Bartleby Willard, thin, of an inhuman see-through hue like a bug larva, but without the vaguely jumbled gray insides of a bug larva. Bartleby Willard, who you can see through but fuzzily, not very satisfyingly. Bartleby Willard, wearing anyway a baggy disheveled light gray suit, and so pretty solid-looking. Bartleby Willard, with purple eyes and forest green hair and rubbery-see-through face and hands.

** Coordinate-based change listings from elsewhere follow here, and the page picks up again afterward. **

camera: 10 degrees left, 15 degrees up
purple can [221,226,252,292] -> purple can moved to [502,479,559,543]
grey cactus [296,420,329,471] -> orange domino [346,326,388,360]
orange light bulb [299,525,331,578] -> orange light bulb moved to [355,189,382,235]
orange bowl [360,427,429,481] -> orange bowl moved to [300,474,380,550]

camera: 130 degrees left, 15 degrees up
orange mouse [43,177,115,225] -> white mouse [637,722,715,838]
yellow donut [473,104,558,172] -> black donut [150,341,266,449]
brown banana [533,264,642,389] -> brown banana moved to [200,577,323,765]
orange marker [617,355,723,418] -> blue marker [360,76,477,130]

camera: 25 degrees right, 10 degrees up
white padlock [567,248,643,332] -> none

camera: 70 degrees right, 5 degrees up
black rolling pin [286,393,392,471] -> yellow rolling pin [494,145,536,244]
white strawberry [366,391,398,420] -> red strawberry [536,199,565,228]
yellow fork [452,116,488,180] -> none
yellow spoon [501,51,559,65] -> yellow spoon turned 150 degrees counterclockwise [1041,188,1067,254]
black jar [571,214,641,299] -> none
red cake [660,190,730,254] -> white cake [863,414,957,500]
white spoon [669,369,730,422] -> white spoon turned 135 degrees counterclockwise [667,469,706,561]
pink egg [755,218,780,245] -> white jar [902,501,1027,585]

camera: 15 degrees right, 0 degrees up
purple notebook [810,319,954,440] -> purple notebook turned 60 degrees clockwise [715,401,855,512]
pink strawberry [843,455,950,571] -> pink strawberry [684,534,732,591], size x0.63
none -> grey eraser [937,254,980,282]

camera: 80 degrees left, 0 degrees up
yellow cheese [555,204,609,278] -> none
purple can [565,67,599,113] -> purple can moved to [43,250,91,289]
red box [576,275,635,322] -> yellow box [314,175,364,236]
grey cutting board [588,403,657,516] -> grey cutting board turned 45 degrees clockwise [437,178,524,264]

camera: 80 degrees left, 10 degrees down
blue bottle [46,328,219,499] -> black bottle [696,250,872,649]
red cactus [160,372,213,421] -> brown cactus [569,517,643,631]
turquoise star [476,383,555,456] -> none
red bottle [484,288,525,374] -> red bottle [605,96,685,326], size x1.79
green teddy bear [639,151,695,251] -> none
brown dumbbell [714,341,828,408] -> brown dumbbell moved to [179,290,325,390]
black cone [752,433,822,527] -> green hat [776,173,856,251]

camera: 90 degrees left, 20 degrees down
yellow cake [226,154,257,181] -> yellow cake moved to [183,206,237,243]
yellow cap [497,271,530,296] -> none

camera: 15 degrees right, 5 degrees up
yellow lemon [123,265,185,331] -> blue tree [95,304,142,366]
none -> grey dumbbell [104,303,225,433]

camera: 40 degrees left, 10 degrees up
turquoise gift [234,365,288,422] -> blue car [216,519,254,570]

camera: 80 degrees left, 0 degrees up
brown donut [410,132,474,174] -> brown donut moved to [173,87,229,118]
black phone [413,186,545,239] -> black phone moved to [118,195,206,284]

Bartleby Willard, who writes himself and who for some reason has described himself into such an awkward and implausible being — one that seems like the scribbling colorings of a child who, clutching crayon like dagger, attacks the hollow figure with reckless zigs and zags. (Bartleby’s suit is colored in in that jagged, inconsistent way; his hair is a bit loopier — like the toddler colorist here imagined lost gusto at cartoon Bartleby’s outlined hair [classic rockabilly: parted on the right with a great swooping mass resembling a curling skunk’s tail above and dipping into the tall wide forehead] and — looking away from the page — circled a loosely held forest-green crayon around a couple times in the vicinity of the cartoon hair || and now mark this sloppiness: strokes of gray bleed into his black shoes and his see-through hands and neck; loops of green mar the top of his head. And everywhere he goes, these crayon-lines bleed into our wholesome solid reallikeseriouslytotallyreal-world).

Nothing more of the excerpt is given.